Le critique de jeu vidéo passe peut-être de longues heures dans son canapé, il ne lui arrive pas moins de faire d’étranges voyages, et de goûter de drôles de spécialités locales. C’est un peu ce qui est arrivé à votre correspondant avec l’étonnante mixture d’Atelier Escha & Logy.
La série de Gust a beau avoir plus de quinze ans pour à peu près autant d’épisodes, elle n’en demeure pas moins déconcertante pour le néophyte, qui ne saisit pas très bien au premier abord ce qu’on lui demande de goûter. Escha et Logy sont deux alchimistes débutants, engagés par la municipalité pour résoudre tous les problèmes locaux : un moulin en panne, une recrudescence de la délinquance dans les ruines, un puits à sec ? Pas de problème, il y a une recette pour cela. Chaque chapitre propose aux personnages une série de tâches en temps limité, au joueur d’optimiser ses actions pour remplir, outre la mission principale plutôt facile d’accès, un maximum d’objectifs secondaires. Rien de très étonnant de ce côté. Mais le gameplay est une drôle de mixture : une pincée d’exploration, une bonne dose de combats façon jRPG classique, des dialogues à la visual novel, et une bonne rasade de gestion des ressources. Le cœur du jeu est le système de confection alchimique à tiroirs, qui demande au joueur de jongler avec les recettes, les ingrédients, les pouvoirs… On s’y perd, on s’y retrouve, on filtre, on mixe des pommes avec de la ferraille, on malaxe des bouts de monstre avec des fleurs des bois, et on est tout fier du résultat : une épée, une potion, une bombe ou un pantalon…
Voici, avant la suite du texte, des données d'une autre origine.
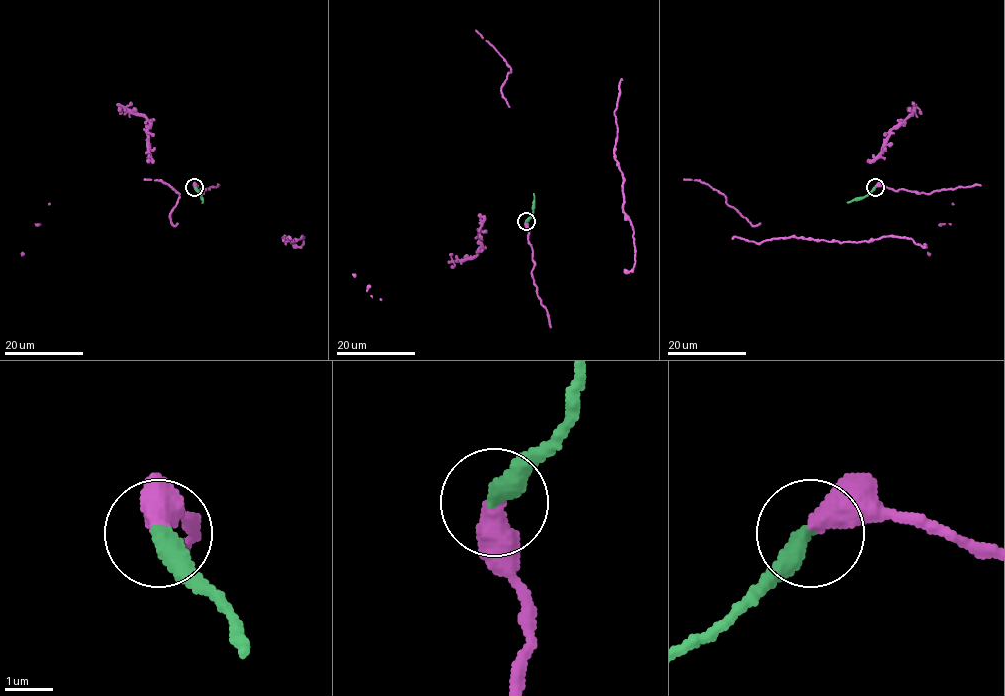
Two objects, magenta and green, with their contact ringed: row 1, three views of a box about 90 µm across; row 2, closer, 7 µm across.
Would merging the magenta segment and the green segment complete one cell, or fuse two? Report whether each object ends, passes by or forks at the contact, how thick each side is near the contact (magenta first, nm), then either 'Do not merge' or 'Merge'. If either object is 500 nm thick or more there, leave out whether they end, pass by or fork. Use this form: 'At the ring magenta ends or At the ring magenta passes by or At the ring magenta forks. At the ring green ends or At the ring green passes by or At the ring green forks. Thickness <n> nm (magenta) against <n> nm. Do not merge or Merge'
Thickness 500 nm (magenta) against 440 nm. Merge

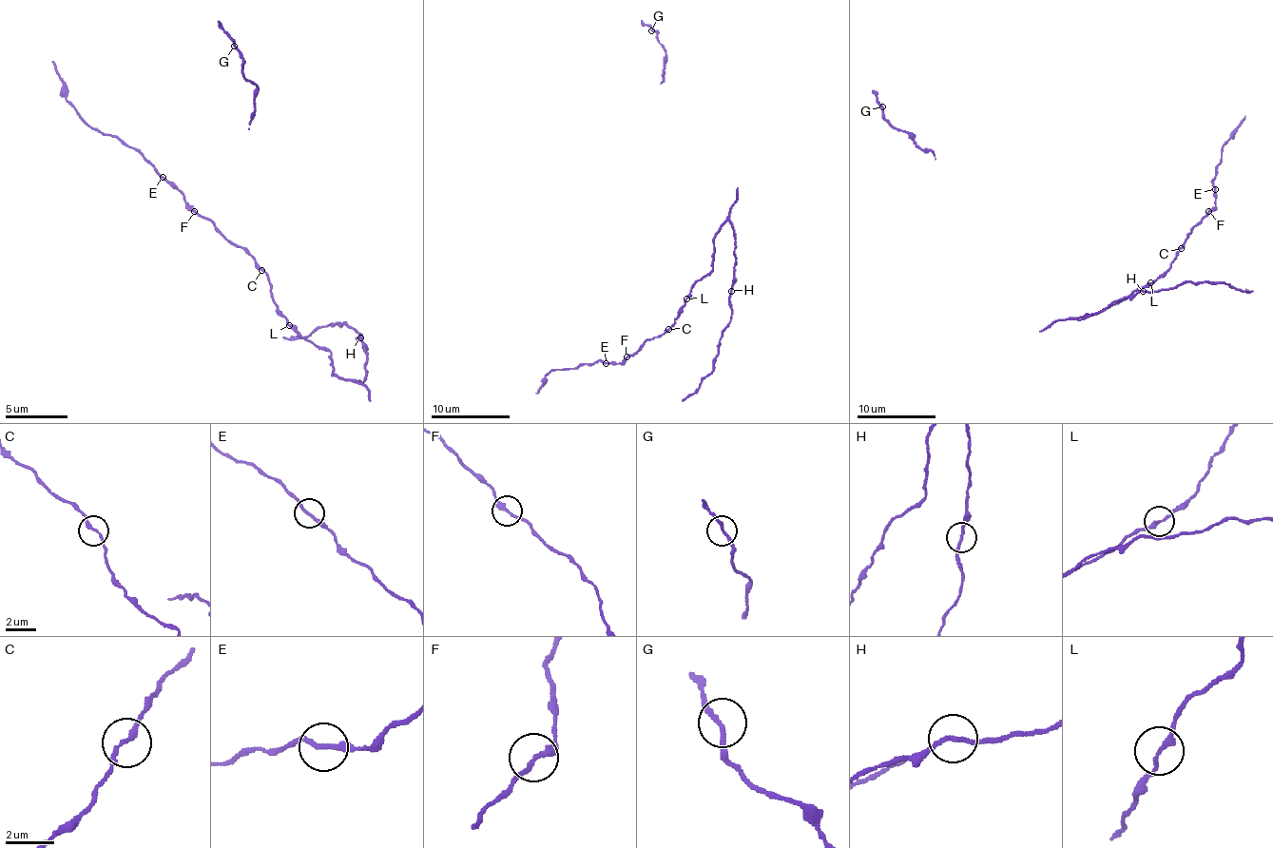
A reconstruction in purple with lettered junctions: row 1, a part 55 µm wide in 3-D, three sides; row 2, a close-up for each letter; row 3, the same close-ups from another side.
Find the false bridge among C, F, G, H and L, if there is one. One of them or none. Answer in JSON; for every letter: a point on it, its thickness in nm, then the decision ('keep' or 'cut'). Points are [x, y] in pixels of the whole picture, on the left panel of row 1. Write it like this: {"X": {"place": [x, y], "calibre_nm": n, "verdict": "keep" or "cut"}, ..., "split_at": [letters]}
{"C": {"place": [261, 270], "calibre_nm": 200, "verdict": "keep"}, "F": {"place": [194, 211], "calibre_nm": 200, "verdict": "keep"}, "G": {"place": [234, 46], "calibre_nm": 190, "verdict": "keep"}, "H": {"place": [360, 337], "calibre_nm": 170, "verdict": "keep"}, "L": {"place": [289, 325], "calibre_nm": 200, "verdict": "keep"}, "split_at": []}

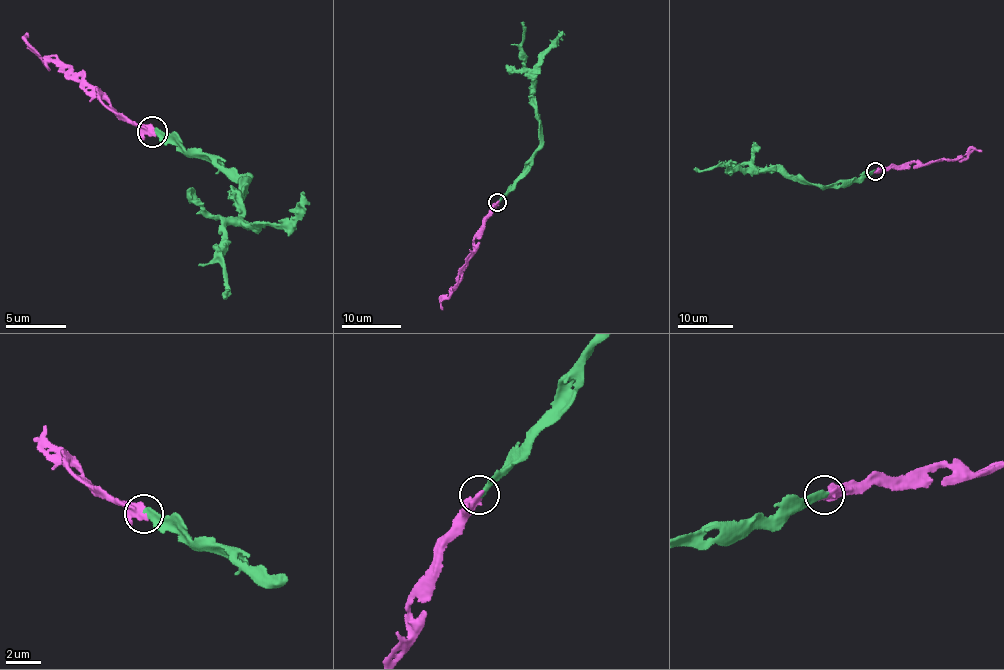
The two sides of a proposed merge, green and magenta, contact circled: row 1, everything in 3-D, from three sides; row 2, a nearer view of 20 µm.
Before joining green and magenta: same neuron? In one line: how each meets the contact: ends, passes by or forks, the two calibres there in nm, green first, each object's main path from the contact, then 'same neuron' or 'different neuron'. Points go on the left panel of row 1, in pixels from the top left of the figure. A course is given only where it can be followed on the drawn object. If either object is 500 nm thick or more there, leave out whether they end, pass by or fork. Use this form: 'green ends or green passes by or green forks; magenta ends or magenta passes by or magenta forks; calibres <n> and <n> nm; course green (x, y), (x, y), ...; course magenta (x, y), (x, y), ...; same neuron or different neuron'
green ends; magenta ends; calibres 340 and 480 nm; course green (152, 133), (221, 163), (229, 180), (245, 179), (245, 200), (237, 196), (240, 222), (226, 226), (222, 297); course magenta (152, 133), (148, 125), (122, 115), (99, 101), (98, 90), (92, 92), (71, 66), (30, 47), (29, 34); same neuron

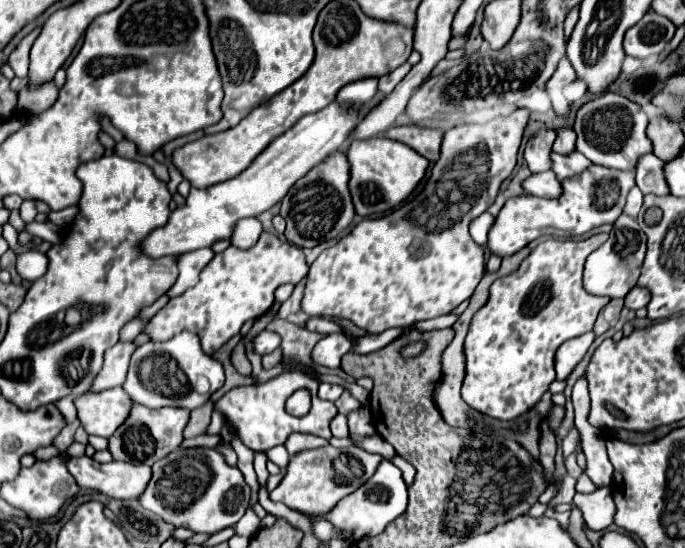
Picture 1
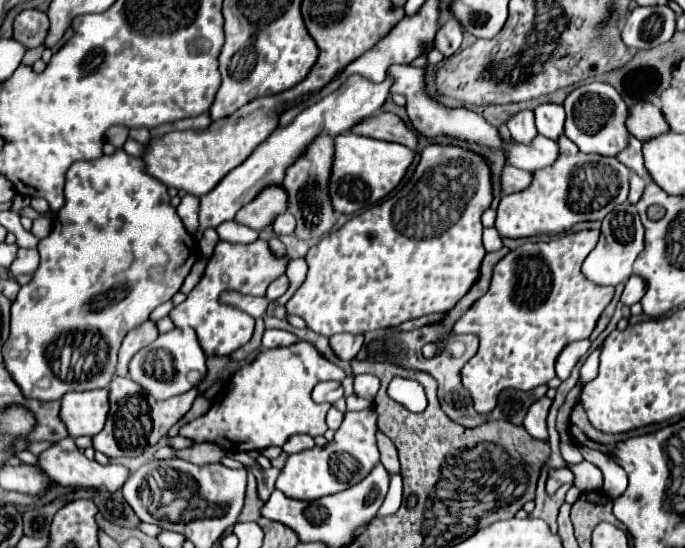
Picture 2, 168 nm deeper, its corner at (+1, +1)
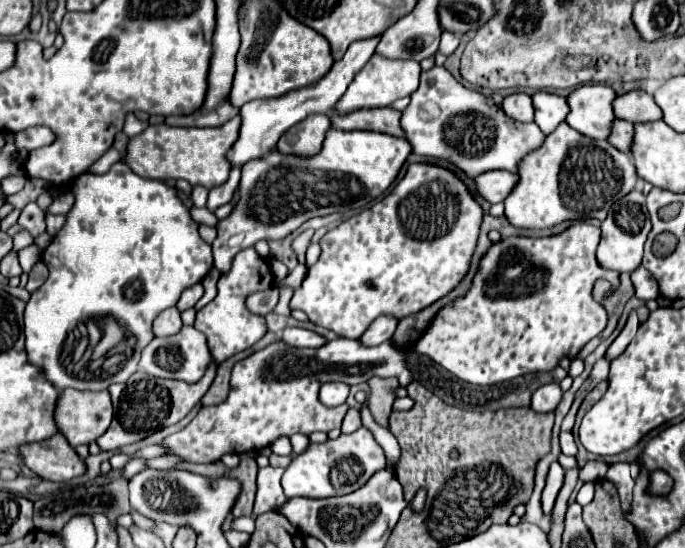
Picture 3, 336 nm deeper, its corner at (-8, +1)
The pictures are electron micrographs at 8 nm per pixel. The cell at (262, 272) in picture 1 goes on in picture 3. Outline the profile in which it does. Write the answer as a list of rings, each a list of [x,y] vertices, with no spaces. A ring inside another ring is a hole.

Le souci avec Atelier Escha & Logy, c’est l’emballage. La direction artistique est un concentré spicy hot de clichés. Les décors seraient honteux dans la plupart des remakes PS2 en HD. Les personnages en Cel-shading sont tellement sucrés qu’on attrape des caries rien qu’à les regarder. Non mais voyez comment ils ont attifé la pauvre Escha, on dirait un cosplay de cosplayeuse : les couettes roses, les petits bas blancs, une queue de raton laveur… Et son cousin Awin ? Un technicien de maintenance en dirigeables, avec ses cheveux blancs, ses lunettes et son maillet pour ratatiner les ennemis. Et tout ce petit monde parle interminablement, blablate ses nunucheries, et patati et patata… On souhaiterait presque que débarque une escouade de space marines chauves pour flamber tout ce monde au lance-flammes. Heureusement qu’il suffit de marteler X pour passer les scènes de dialogue. Un cliquètement presque libérateur.
D’ailleurs, une fois qu’on s’est habitué à l’arrière goût de guimauve, la recette n’est pas déplaisante. Depuis le temps, Gust sait y faire, et la gestion du temps et des ressources permet de soutenir notre intérêt. Atelier Escha & Logy encourage le farming, la répétition des combats pour gagner en expérience et surtout récolter les ingrédients nécessaires à la progression. Il n’est pas très difficile d’exploiter les trucs du système de combat pour triompher sans souci de la plupart des monstres, mais certains ennemis optionnels sont rudement balaises, et il n’est pas évident de remplir tous les objectifs secondaires dans le temps donné, d’autant que l’alchimie exige une certaine finesse. Il faut un rien de stratégie et de créativité pour en tirer le maximum. Le principe d’ensemble est de laisser le joueur à l’aise, tout en l’incitant à prendre des risques. Répétitif, le jeu reste toujours confortable, et constitue un agréable délassement après une dure journée de vrai travail. Il ne faut peut-être pas en demander plus au développeur : Escha & Logy tient de la malbouffe pour otakus, mais il n’y a rien de mal, de temps à autres, à se gaver de bonbecs et de calories creuses, le cerveau débranché. On fait beaucoup plus indigeste et indigent dans le genre, et on y prend goût.